Il compito — Modifichi le righe che vanno dall'inizio dei record fino a quella contenente "The value of", incluse entrambe, sostituendo "difference" con "gap". Riporti soltanto queste righe, lasciando invariato tutto il resto.
------------------------------
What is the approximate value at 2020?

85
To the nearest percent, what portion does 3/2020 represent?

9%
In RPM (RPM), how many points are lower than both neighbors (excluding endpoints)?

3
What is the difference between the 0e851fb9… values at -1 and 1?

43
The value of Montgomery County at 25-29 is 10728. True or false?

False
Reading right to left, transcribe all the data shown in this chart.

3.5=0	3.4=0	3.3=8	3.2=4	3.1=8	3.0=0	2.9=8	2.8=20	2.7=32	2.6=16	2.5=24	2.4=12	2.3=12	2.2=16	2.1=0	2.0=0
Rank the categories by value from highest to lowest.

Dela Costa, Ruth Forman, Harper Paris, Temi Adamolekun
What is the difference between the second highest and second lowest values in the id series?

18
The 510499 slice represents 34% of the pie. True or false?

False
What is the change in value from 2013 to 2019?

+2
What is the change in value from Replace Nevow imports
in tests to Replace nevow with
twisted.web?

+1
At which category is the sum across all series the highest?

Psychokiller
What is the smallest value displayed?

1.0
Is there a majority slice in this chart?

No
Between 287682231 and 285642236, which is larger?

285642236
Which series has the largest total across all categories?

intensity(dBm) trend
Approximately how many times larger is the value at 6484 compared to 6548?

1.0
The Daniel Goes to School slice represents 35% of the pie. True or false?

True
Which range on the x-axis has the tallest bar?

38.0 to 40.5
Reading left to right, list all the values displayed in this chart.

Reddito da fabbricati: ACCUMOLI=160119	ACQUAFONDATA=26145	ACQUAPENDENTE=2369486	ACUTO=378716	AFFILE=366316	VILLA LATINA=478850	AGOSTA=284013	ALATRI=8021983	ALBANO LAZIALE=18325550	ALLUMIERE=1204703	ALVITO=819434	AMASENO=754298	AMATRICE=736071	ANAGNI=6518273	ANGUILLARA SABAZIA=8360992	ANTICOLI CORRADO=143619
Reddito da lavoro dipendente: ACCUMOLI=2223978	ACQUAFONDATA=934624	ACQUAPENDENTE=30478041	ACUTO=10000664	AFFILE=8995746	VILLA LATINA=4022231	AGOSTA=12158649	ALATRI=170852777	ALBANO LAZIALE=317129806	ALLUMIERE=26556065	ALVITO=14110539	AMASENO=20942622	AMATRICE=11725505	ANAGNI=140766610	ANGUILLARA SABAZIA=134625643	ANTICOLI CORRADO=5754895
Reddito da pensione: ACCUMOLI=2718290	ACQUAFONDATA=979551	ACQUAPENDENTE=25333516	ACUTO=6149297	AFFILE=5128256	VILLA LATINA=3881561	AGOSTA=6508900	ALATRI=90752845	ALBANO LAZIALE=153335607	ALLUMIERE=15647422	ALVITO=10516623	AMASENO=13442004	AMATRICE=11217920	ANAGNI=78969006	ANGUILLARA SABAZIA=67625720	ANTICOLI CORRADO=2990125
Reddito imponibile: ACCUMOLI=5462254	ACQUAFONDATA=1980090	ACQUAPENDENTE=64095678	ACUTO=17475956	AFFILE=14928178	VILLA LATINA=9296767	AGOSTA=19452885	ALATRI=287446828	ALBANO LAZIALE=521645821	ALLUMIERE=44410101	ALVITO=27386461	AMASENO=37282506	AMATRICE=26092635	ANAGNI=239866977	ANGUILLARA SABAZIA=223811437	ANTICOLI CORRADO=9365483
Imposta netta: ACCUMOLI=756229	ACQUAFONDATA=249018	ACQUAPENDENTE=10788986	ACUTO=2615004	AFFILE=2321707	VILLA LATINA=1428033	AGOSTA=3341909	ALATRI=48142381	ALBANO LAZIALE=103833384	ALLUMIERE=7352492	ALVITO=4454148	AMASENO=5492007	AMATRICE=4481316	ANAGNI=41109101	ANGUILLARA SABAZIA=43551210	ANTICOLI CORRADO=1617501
------------------------------
Risposta —
What is the approximate value at 2020?

85
To the nearest percent, what portion does 3/2020 represent?

9%
In RPM (RPM), how many points are lower than both neighbors (excluding endpoints)?

3
What is the gap between the 0e851fb9… values at -1 and 1?

43
The value of Montgomery County at 25-29 is 10728. True or false?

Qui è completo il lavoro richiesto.